Oftentimes, that knowledge trickles through the department as specialists teach rank-and-file members, so even if they are awaiting a shot at formal accreditation, members can still obtain those skills.

In addition, all deputy chiefs are either arson investigators or are in the process of being trained, Mareno said.

Roughly 82 percent of incendiary fires investigated by the department’s arson division ended with an arrest, he said, with a 100 percent conviction rate.


With Falotico behind the wheel, the pair pulled into the Burger King on Erie Boulevard, where a man had collapsed at the counter.

A Mohawk crew assisted in wheeling him outside and into their ambulance. This time, Falotico hopped in and Wayand followed close behind: 

What year is it? Who’s the president? How old are you? How many quarters in a dollar?

The man was nodding off — a sign of possible opioid influence — but the first responders engaged in a gentle round of non-accusatory questioning, seeking to understand his health condition while also potentially winnowing in on a culprit.

He admitted to taking tramadol, an opioid-based painkiller. 

“Tired?” Falotico asked.

“I’ve been working non-stop the past couple days,” the man said.

“We’re going to get you feeling better, OK?” Falotico said.

The patient was given oxygen and intubated and wheeled behind closed doors at Ellis Hospital.

The doors back swung open and two Mohawk paramedics emerged, scrubbing down their stretcher following the Albany Street transport.

Working as a paramedic and EMT is a fulfilling job, they said. And rewarding. But it can be tough and particularly difficult when trying to comfort survivors. 

And there are the physical risks. One paramedic displayed a faded bite-mark on her arm, a wound she incurred after administering the anti-overdose antidote Narcan to a patient in withdrawal.

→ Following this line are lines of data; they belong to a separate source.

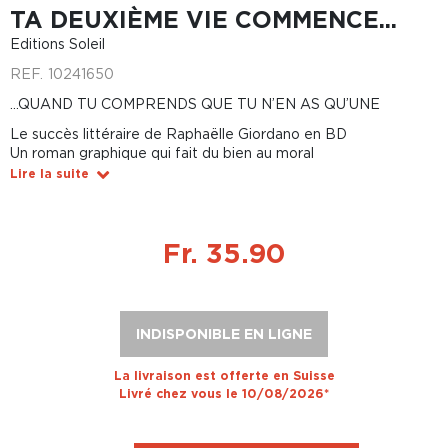
TA DEUXIÈME VIE COMMENCE...
Editions Soleil
REF.
10241650
...QUAND TU COMPRENDS QUE TU N’EN AS QU’UNE
Le succès littéraire de Raphaëlle Giordano en BD
Un roman graphique qui fait du bien au moral
Lire la suite
Fr. 35.90
INDISPONIBLE EN LIGNE
La livraison est offerte en Suisse
Livré chez vous le 10/08/2026*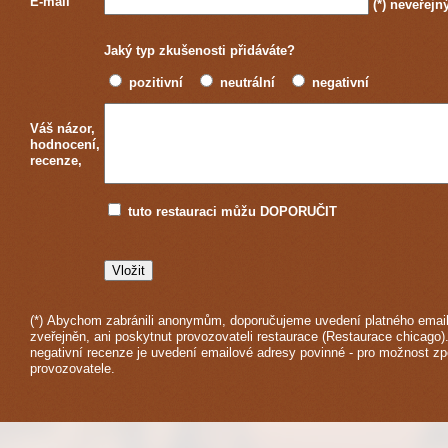
E-mail
(*)
neveřejn
Jaký typ zkušenosti přidáváte?
pozitivní
neutrální
negativní
Váš názor,
hodnocení,
recenze,
tuto restauraci můžu DOPORUČIT
(*) Abychom zabránili anonymům, doporučujeme uvedení platného email
zveřejněn, ani poskytnut provozovateli restaurace (Restaurace chicago)
negativní recenze je uvedení emailové adresy povinné - pro možnost z
provozovatele.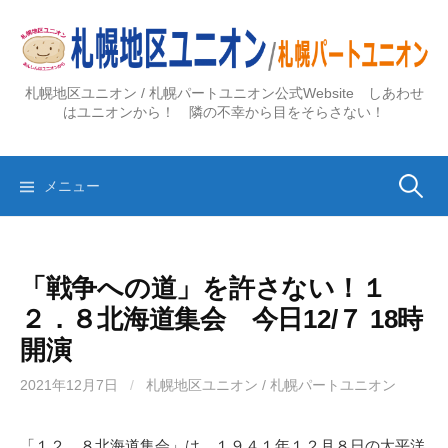
コ
ン
テ
ン
札幌地区ユニオン / 札幌パートユニオン公式Website しあわせ
ツ
はユニオンから！ 隣の不幸から目をそらさない！
へ
ス
検
キ
メニュー
ッ
プ
索:
「戦争への道」を許さない！１
２．８北海道集会 今日12/７ 18時
開演
2021年12月7日
/
札幌地区ユニオン / 札幌パートユニオン
「１２．８北海道集会」は、１９４１年１２月８日の太平洋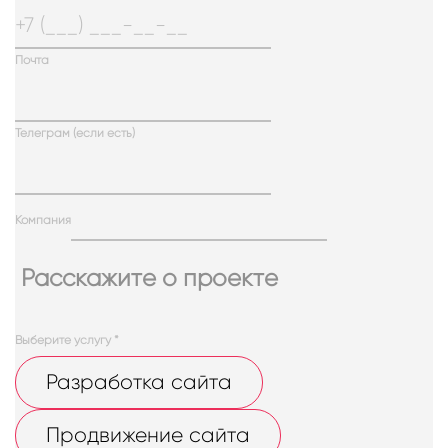
Почта
Телеграм (если есть)
Компания
Расскажите о проекте
Выберите услугу
*
Разработка сайта
Продвижение сайта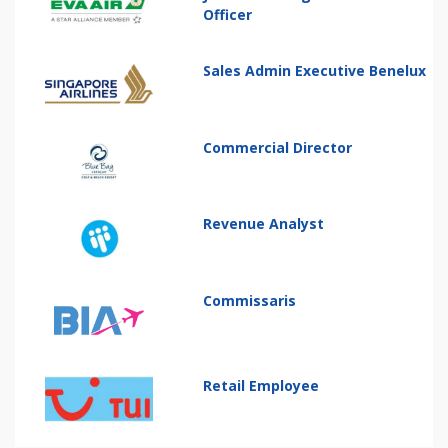
Officer
Sales Admin Executive Benelux
Commercial Director
Revenue Analyst
Commissaris
Retail Employee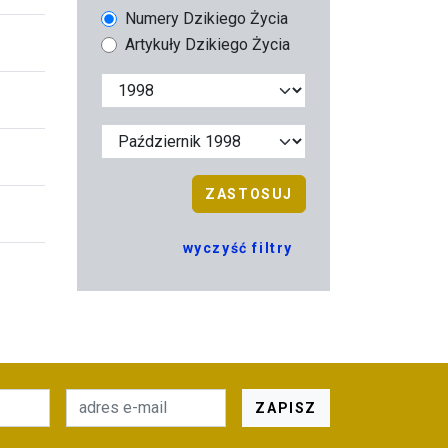
Numery Dzikiego Życia
Artykuły Dzikiego Życia
ZASTOSUJ
wyczyść filtry
ZAPISZ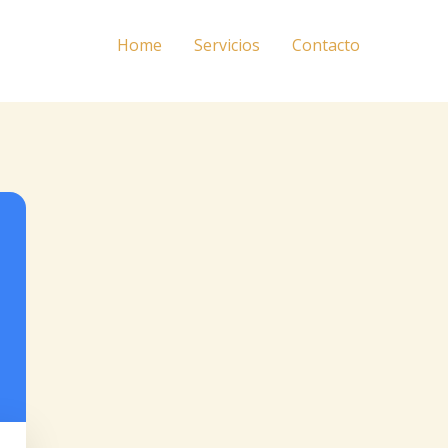
Home
Servicios
Contacto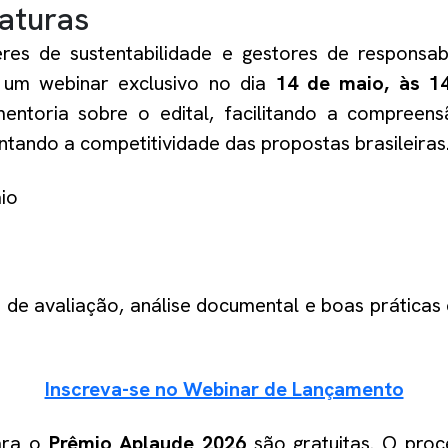
aturas
eres de sustentabilidade e gestores de responsabi
 um webinar exclusivo no dia
14 de maio, às 1
ntoria sobre o edital, facilitando a compreens
tando a competitividade das propostas brasileiras
io
s de avaliação, análise documental e boas práticas
Inscreva-se no Webinar de Lançamento
para o
Prêmio Aplaude 2026
são gratuitas. O proc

She advised a reporter not to mention the dreaded “Q-word.” Doing so, she said, would inevitably lead to disorder and chaos, a kiss of death in the world of first responders.

Wayand and John Falotico emerged and responded to a call on Manhattan Street, where someone phoned in a possible fire at a construction site. 

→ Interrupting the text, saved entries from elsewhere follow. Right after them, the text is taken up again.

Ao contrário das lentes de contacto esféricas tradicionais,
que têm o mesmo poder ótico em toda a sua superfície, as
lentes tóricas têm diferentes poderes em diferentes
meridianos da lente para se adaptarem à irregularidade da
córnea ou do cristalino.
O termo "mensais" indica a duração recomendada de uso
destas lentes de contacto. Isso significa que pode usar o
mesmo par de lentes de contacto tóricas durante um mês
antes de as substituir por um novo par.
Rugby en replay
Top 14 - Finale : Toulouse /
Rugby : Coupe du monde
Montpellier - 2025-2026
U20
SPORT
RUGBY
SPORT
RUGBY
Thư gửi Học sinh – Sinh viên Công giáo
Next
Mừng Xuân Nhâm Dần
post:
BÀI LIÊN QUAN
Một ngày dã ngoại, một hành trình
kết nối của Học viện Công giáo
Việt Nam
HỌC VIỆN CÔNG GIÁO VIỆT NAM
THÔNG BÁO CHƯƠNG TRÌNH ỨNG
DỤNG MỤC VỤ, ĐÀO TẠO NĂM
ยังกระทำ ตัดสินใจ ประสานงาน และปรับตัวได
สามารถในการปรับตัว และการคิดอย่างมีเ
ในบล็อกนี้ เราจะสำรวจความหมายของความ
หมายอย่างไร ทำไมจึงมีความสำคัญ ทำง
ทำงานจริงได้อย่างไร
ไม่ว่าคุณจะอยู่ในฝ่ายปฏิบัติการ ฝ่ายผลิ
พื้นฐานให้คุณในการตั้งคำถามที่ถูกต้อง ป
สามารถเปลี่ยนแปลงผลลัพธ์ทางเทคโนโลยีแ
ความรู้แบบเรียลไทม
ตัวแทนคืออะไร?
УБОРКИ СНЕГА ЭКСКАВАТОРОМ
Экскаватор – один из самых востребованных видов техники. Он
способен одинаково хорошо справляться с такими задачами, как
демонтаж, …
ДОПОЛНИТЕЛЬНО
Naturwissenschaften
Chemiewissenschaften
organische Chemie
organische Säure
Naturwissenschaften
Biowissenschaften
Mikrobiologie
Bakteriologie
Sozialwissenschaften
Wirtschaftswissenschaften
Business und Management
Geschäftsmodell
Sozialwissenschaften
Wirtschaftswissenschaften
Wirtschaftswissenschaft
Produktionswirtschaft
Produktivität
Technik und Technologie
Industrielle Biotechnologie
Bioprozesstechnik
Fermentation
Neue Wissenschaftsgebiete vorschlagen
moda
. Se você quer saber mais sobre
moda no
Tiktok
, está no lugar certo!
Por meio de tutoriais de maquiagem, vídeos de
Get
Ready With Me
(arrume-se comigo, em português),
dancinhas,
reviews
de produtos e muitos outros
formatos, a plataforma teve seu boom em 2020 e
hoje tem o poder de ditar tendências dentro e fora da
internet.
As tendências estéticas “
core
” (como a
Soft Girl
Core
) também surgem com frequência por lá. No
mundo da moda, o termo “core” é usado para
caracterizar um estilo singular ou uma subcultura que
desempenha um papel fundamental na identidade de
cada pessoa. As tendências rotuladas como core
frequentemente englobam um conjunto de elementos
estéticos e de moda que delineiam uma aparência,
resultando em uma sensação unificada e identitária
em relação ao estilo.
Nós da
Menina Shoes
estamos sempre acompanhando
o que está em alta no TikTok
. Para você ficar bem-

“Just take them one at a time,” Wayand said. “That’s all you can do.”

Every shift carries the unexpected, but some can be even more unpredictable — quixotic, even.

While waiting at a light, a man motioned for Wayand to roll down the window.

“Do you want some mustard?” he asked. “Beer mustard. I can drop it off at the station.”

He did, and they later found it deposited in the kitchen's fridge. 


Incoming calls are steadily increasing annually, from 5,500 in 1991 to 20,000 in 2018.

Mareno said he didn’t have data which would definitely highlight a reason. But several trends could be responsible, he said, from an uptick in uninsured residents calling 911 for what should be calls to a primary care physician to an aging community.

Development is also surging, Mareno said, with new apartments, offices, construction projects and Rivers Casino & Resort all taking shape as part of the city’s economic revitalization. 

“I’ve never seen such a fast-moving pace of development,” Mareno said. “There are more people, more changes and more stuff happening. So I think all those things add to more calls.”

During the same time period, however, SFD staff has been reduced from 153 to 115. 

More manning is always welcome, Mareno said. 

But while some municipal fire departments are at loggerheads with their unions and City Hall, Mareno said that adversarial relationship doesn’t exist here, which he admitted was rare. 

“These guys and girls always get the job done,” Mareno said. “The members respond by being the best they can be. They’re highly trained professionals, and I’m happy to be around them.”

For Wayand, the latest in multiple family generations of firefighters, nothing feels more natural. 

“It’s a new adventure every day,” he said.